説明や質疑応答を聞く耳も、詳しい資料もよく見えない視力、呆然となりがちの意識…。

出ても仕方ない編集会議だが、無理押しした2月号(特集「高齢障害者問題」)への反響が気になっているし、外気に触れたさもあって出て来たのだが、いきなり驚かされた。

いきなりのご対面。

2月号で追われた鬼たちが、廊下(日本障害者リハビリテーション協会が入っている戸山サンライズの)のギャラリーの中央、「ノーマ」の紹介掲示板や、会議室の真向かいに陣取っているのだから、なんとも楽しくなる。

会議内容は、やはり議事録待ちの状態の今だが、このご対面だけで嬉しくて、近寄ってさらにビックリ。

東北の岩山の頂上まで鬼(なまはげ)を追ったのは、東北宮城のカメラマン佐藤孝之(こうし)さん(78歳)(戸山サンライズ主催の25年度障害者による書道・写真全国コンテストの写真部門で銀賞入賞)。生涯と専門こそ異なれ、宿命とも呼べそうなものを背負って、長寿の一生を貫いて賀を迎えた…。

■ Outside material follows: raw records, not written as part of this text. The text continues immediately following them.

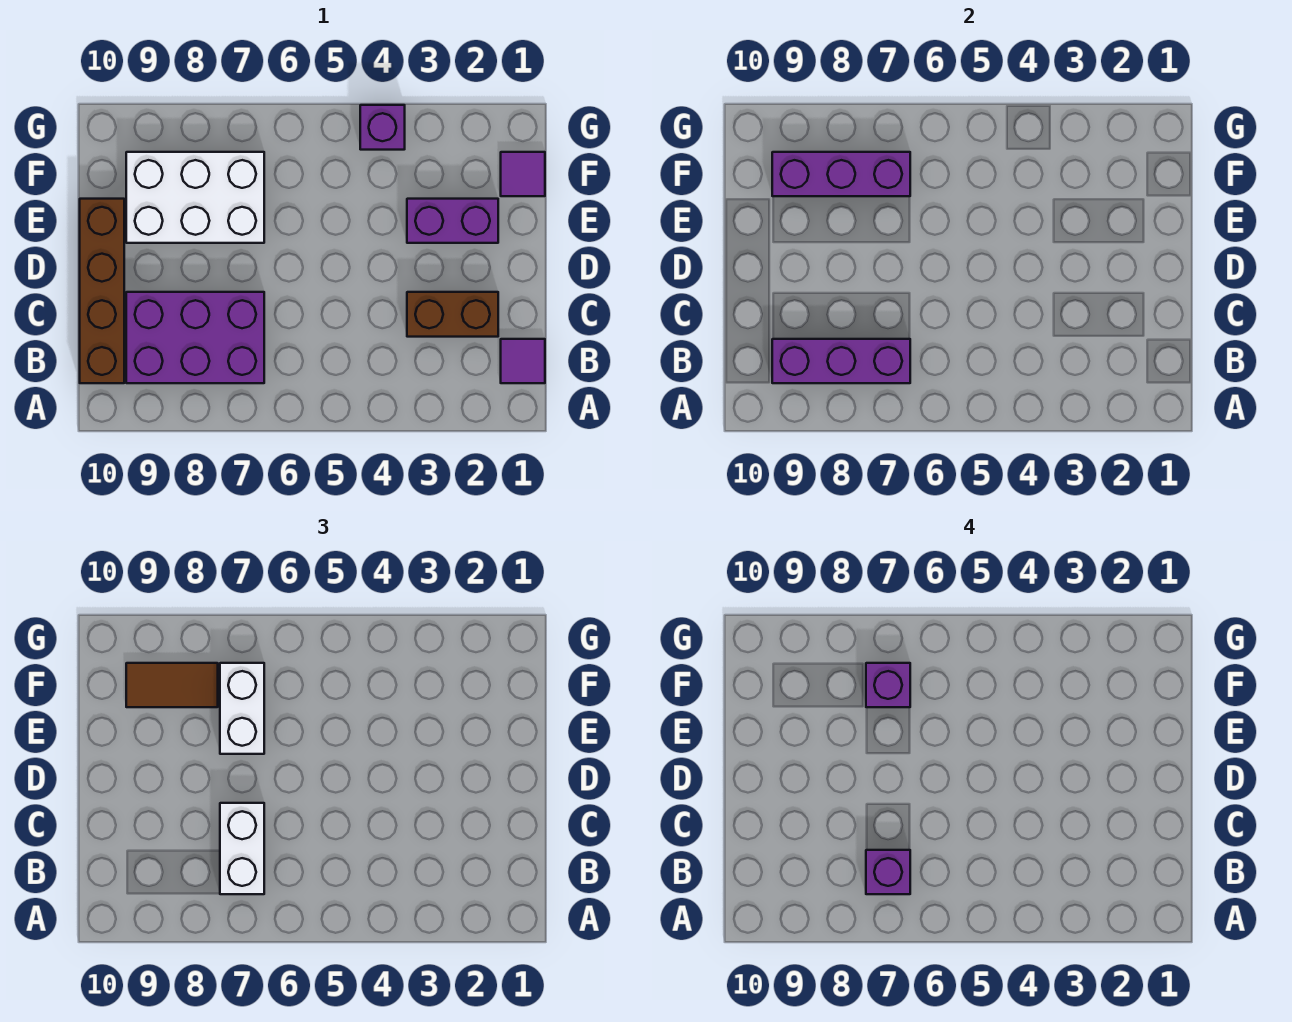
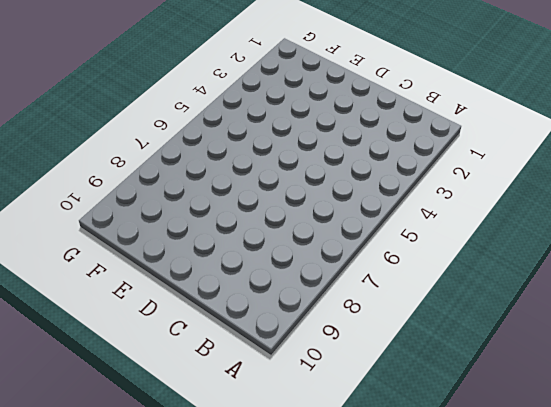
none -> purple tile B1 level 1
none -> purple brick B7:C9 level 1
none -> brown brick B10:E10 level 1

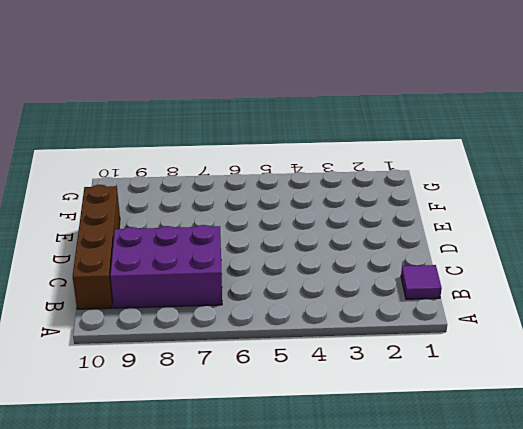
none -> brown brick C2:C3 level 1
none -> purple brick E2:E3 level 1
none -> white brick E7:F9 level 1

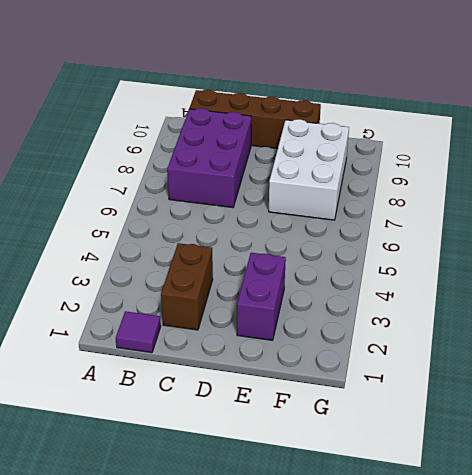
none -> purple tile F1 level 1
none -> purple brick G4 level 1
none -> purple brick B7:B9 level 2

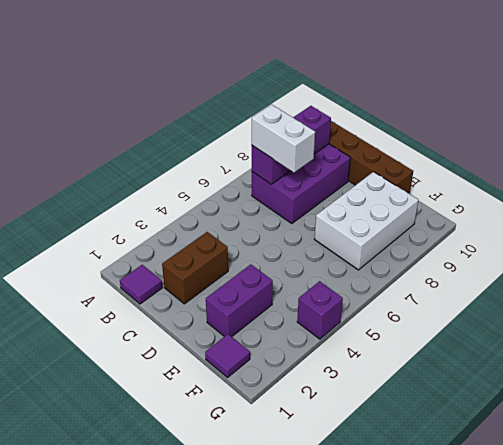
none -> purple brick F7:F9 level 2
none -> white brick E7:F7 level 3
none -> brown tile F8:F9 level 3

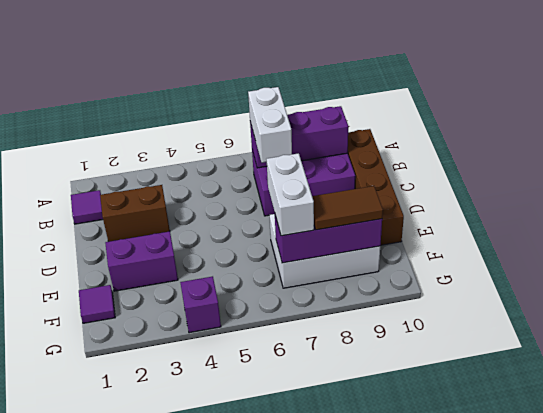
none -> purple brick B7 level 4
none -> purple brick F7 level 4

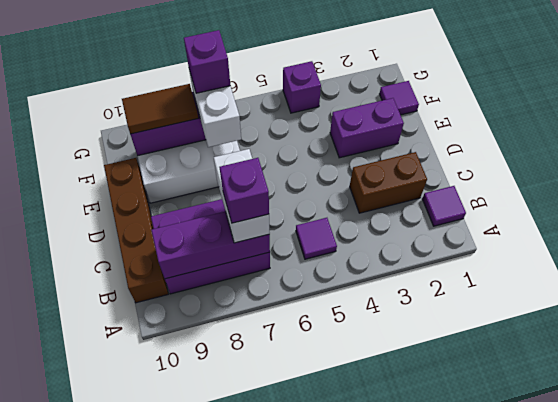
purple tile B5 level 1 -> none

そんな私とも呼び合っていただけそうな作家、との勝手な思い込みから、このご対面だけでも、出てきたかいはあったと酔い心地になりかけていた。

いきなりの出合い頭、しかも思っていたものが向こうから現れた嬉しさに単独先行させてしまったが、お題頂戴の三題噺ではないが、障害者・江戸川柳のペアあってこその、鬼だったのだ。

ちょうど、眼に止まった川柳解説書『江戸のまんが』(講談社学術文庫、2003年)に、度肝を抜かれて魅せられていたときだった。

そこには躍動する鬼たちがいた。日本での彼らのそもそもの出生から生い立ちを、明らかに示しているのだ。

その原典?にしているのが、平安末期の『餓鬼草紙』だが、鬼は鬼でもこの鬼、人間にへばりついている臆病もの。天の邪鬼もご同様かな??

もっとも、もう少し鬼らしい鬼も、他の絵巻物や説話集などに、出没しているのが散見できるようだが、いずれにせよ、同じ空の下に、隣り合って暮らしている仲間たち同士、とでも言いたいような気がしてくる。

それを明確に示した一言を『まんが』で見た気がする。

―怪物という化け物と、人間の間に居るのが、鬼という存在―

というのだ。そんな近さだからこそ、鬼となってそちらへ移る人も出るのだ。

生きながらでも、○○の鬼と呼ばれる存在も、現に関さん(本年2月号の文化史の執筆者関義男さん)も、文献の鬼ではないか。

駆けたくて天山の春想い居り

かつて敦煌または手前の安西から北上し、ウルムチを通り天山山脈の北麓を経て中東まで辿られた天山北路(てんざんほくろ)を長安まで、句と写真で私も辿りたくなった。仰臥生活でも、これなら出来そう。

選(よ)りによって、

弁天を除けばかたわばかりなり

を招びだしてしまったのが、決定的間違いのもとだった。

かたわ(障害者)が、表に、正面に掲げられているくらいだから、川柳は、障害者の影がふんだんに踊っている世界、と想いこんでしまった。

だが、『まんが』は画の方の研究所だし、私は予備知識も薄ければ、文献も手元に無い。早飲み込みだったかどうか。ご指摘いただけるような、川柳関係者が居られれば、幸せこの上無し、なのだが…。

それは、そうとして、差別語、差別語と、目くじらを立てないでほしい。

こちらからすれば、特別支援・要介護者・要援護者と騒がれる、現在の方が、被害意識を強めがちなのだ。

その当面する差別語論議は、常用漢字制定時以後のもので、その時の文献が書架に紛れ込んでいる。学究的で難しそうでも読みたいが、時間も体力も許しそうもなくて、頭上に仰ぐばかり。

ともあれ今、差別語とされているものを日常的に使って、区別は区別として認め合いながら、みんなで共に生きる、共生社会を実践しているのは、江戸町民の方ではないのか。次号もよろしく。